EXTRACTED MATERIAL:
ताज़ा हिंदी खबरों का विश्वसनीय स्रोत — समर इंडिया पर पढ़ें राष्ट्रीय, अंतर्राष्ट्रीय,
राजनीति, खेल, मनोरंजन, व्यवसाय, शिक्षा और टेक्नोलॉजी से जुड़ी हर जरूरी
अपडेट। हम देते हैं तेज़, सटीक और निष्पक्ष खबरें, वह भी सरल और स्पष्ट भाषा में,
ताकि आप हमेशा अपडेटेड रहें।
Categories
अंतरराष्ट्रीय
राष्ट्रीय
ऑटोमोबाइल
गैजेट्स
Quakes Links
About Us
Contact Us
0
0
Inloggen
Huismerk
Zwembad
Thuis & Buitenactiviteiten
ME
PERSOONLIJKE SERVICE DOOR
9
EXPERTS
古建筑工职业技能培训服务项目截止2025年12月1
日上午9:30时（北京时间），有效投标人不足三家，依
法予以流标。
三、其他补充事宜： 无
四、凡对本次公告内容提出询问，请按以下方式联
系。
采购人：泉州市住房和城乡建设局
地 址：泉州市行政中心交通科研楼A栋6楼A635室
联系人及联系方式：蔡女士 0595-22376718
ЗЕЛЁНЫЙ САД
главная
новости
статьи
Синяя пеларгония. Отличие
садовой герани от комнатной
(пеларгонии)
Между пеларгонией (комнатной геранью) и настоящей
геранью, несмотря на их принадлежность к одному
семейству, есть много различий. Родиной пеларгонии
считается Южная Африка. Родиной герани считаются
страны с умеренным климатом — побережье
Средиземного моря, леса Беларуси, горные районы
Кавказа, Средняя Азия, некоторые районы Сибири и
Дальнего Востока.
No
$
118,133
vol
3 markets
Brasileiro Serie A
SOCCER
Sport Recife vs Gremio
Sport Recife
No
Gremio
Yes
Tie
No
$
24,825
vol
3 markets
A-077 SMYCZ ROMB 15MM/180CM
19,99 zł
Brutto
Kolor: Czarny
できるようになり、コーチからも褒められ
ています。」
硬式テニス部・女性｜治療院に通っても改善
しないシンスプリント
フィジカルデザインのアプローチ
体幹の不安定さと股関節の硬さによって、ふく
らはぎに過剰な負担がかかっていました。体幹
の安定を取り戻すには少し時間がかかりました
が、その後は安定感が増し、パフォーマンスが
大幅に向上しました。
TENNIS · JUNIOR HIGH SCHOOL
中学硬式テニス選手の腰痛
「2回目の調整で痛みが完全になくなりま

EXERCISE:
Start at the first line of the material and write everything out exactly.

FINISHED EXERCISE:
ताज़ा हिंदी खबरों का विश्वसनीय स्रोत — समर इंडिया पर पढ़ें राष्ट्रीय, अंतर्राष्ट्रीय,
राजनीति, खेल, मनोरंजन, व्यवसाय, शिक्षा और टेक्नोलॉजी से जुड़ी हर जरूरी
अपडेट। हम देते हैं तेज़, सटीक और निष्पक्ष खबरें, वह भी सरल और स्पष्ट भाषा में,
ताकि आप हमेशा अपडेटेड रहें।
Categories
अंतरराष्ट्रीय
राष्ट्रीय
ऑटोमोबाइल
गैजेट्स
Quakes Links
About Us
Contact Us
0
0
Inloggen
Huismerk
Zwembad
Thuis & Buitenactiviteiten
ME
PERSOONLIJKE SERVICE DOOR
9
EXPERTS
古建筑工职业技能培训服务项目截止2025年12月1
日上午9:30时（北京时间），有效投标人不足三家，依
法予以流标。
三、其他补充事宜： 无
四、凡对本次公告内容提出询问，请按以下方式联
系。
采购人：泉州市住房和城乡建设局
地 址：泉州市行政中心交通科研楼A栋6楼A635室
联系人及联系方式：蔡女士 0595-22376718
ЗЕЛЁНЫЙ САД
главная
новости
статьи
Синяя пеларгония. Отличие
садовой герани от комнатной
(пеларгонии)
Между пеларгонией (комнатной геранью) и настоящей
геранью, несмотря на их принадлежность к одному
семейству, есть много различий. Родиной пеларгонии
считается Южная Африка. Родиной герани считаются
страны с умеренным климатом — побережье
Средиземного моря, леса Беларуси, горные районы
Кавказа, Средняя Азия, некоторые районы Сибири и
Дальнего Востока.
No
$
118,133
vol
3 markets
Brasileiro Serie A
SOCCER
Sport Recife vs Gremio
Sport Recife
No
Gremio
Yes
Tie
No
$
24,825
vol
3 markets
A-077 SMYCZ ROMB 15MM/180CM
19,99 zł
Brutto
Kolor: Czarny
できるようになり、コーチからも褒められ
ています。」
硬式テニス部・女性｜治療院に通っても改善
しないシンスプリント
フィジカルデザインのアプローチ
体幹の不安定さと股関節の硬さによって、ふく
らはぎに過剰な負担がかかっていました。体幹
の安定を取り戻すには少し時間がかかりました
が、その後は安定感が増し、パフォーマンスが
大幅に向上しました。
TENNIS · JUNIOR HIGH SCHOOL
中学硬式テニス選手の腰痛
「2回目の調整で痛みが完全になくなりま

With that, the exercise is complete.